茳姚对我是了解到了骨子里,我在忧虑什么她一清二楚,不过她没给我什么建议,只说了一句话——那仰阿莎倒是难得对老白痴心,老白看似大大咧咧的,其实什么都清楚,这世上有个肯真心对自己的人,真的挺难得的。
随后,她笑了笑,说她其实还蛮喜欢仰阿莎那个性格的,因为让她想到了一个故人。
我问是谁。
她说,那是上一世的事情了,自己有个亲卫,就是个蛮汉,直心肠,总是会给自己捅娄子,就像是一头野兽一样,一个控制不好就闹出事情了,有许多次把她惹得恼怒不已,甚至不止一次的动了处理掉对方的想法,但又都按捺住了。
因为临走之前王后妇好对她说,这种直心肠、爱恨来的分明且强烈的人很好,如果身边有这样的人,应该珍惜。
我问那人后来怎么样了。
茳姚说,那人给她挡箭死了。
然后我就沉默了,很长时间都没说话。
……
在阿雍的带领下,我们大约在黄昏时分进入凤凰。
听阿雍说,仰阿莎这女人如今在凤凰外的一个苗寨里,身边都是苗人。
不过,我却没打算去那个苗寨找她,转而直奔南郊而去。
南郊有个采摘园子,那是花船的产业,如意在负责,花船的人基本都在那里,如今红娘子带着天盟的人全都在那里蛰伏着。
让我没想到的是,等车的间隙,几个苗人步态匆匆的走了过来,为首一人还是个熟人,不是盘斛又是谁?
老家伙看起来神色仓皇,一路狂奔,身上的挂件叮当作响,甚至还跑丢了一只鞋子,也顾不上穿,一手提着鞋子,一边光脚一瘸一拐的跑了过来,半道上一直挥着手,遥遥就喊:“卫哥儿,卫哥儿,稍等等!!”
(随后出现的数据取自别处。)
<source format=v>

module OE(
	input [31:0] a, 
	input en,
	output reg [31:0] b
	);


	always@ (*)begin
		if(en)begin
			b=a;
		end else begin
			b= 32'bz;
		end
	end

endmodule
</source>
我正准备伸手拦车,见状只能放下手,眼看站在面前的盘斛上气不接下气,这才阴沉着脸皮笑肉不笑道:“你这消息可真够灵通的哈,我前脚才刚刚进凤凰,打个车的工夫你就来了。”
“嘿嘿嘿……
卫哥儿说笑了,我这不是盼星星盼月亮的就盼着你来呢吗?”
盘斛干笑,上半身前倾,凑过头来:“卫哥儿,您来了怎么不提前跟我说一声啊,我也好接您去。
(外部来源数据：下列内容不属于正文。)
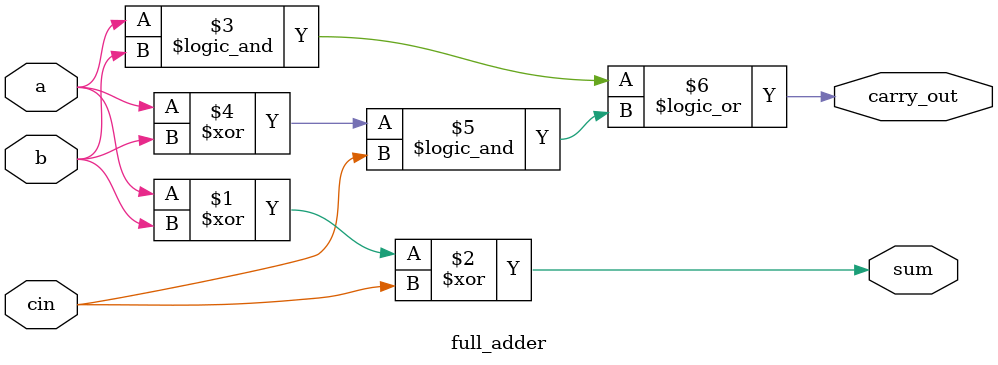
<source format=v>
/*
Program: CI Digital 02/2025
Class: Introdução à Verilog  
Class-ID: D112
Advisor: Felipe Rocha 
Advisor-Contact: felipef.rocha@inatel.br
Institute: INATEL - Santa Rita do Sapucaí / MG  
Development: André Bezerra 
Student-Contact: andrefrbezerra@gmail.com
Task-ID: A-005
Type: Laboratory
Data: octuber, 17 2025
*/

`timescale 1 ns / 1 ps 

module full_adder (
	input a, b, cin,
	output sum, carry_out
);

	/* 
	xor (sum, a, b, c);
	wire eab, xab;
	and (eab, a, b);
	xor (xab, a, b);
	and (carry_out, eab, xab, cin); 
	*/
 	
	assign sum = a ^ b ^ cin;
	assign carry_out = (a && b) || (a ^ b) && cin;

endmodule

</source>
咱们西南这边几个寨子的人来了,眼巴巴的等着见您一面呢!
这几个寨子都缩在深山老林里不和人打交道,全都是生苗,算是咱们玄门这一份的,平日里八辈子都逮不着呢。”
“让他们都散了吧。”
我淡淡道:“我准备上红娘子那去一趟。”
盘斛面色巨变,随即压低声音道:“卫哥儿,借一步说话?!”
“你可真是个灭火队员,给仰阿莎擦屁股你倒是专业的。”
我见他姿态极低,叹了口气,往一边走去,走了几步停下,乜了他一眼:“演技不错,不过也不用这么诚惶诚恐,先把鞋子穿上吧!”
盘斛一愣,脸上流露出喜色,连忙跟了过来。
我寻了个无人的地方,就在路边坐下。
盘斛凑到我身边:“卫哥儿,我都给您备好饭菜了,离这里不远,咱们挪个地儿,边吃边说?”
“我还急着有别的事情,就在这里说吧。”
我摇了摇头。
盘斛一看我态度坚决,咬了咬牙,开口道:“仰阿莎那个事情,其实与她无关的,你也知道,这一次西南的事情,我们损失太惨痛了,下面的人都有亲朋好友遇害,仰阿莎让那些人在山门里待着,本意真的是想等您回来处理,谁知道下面那些人竟然偷偷的自己去报仇……”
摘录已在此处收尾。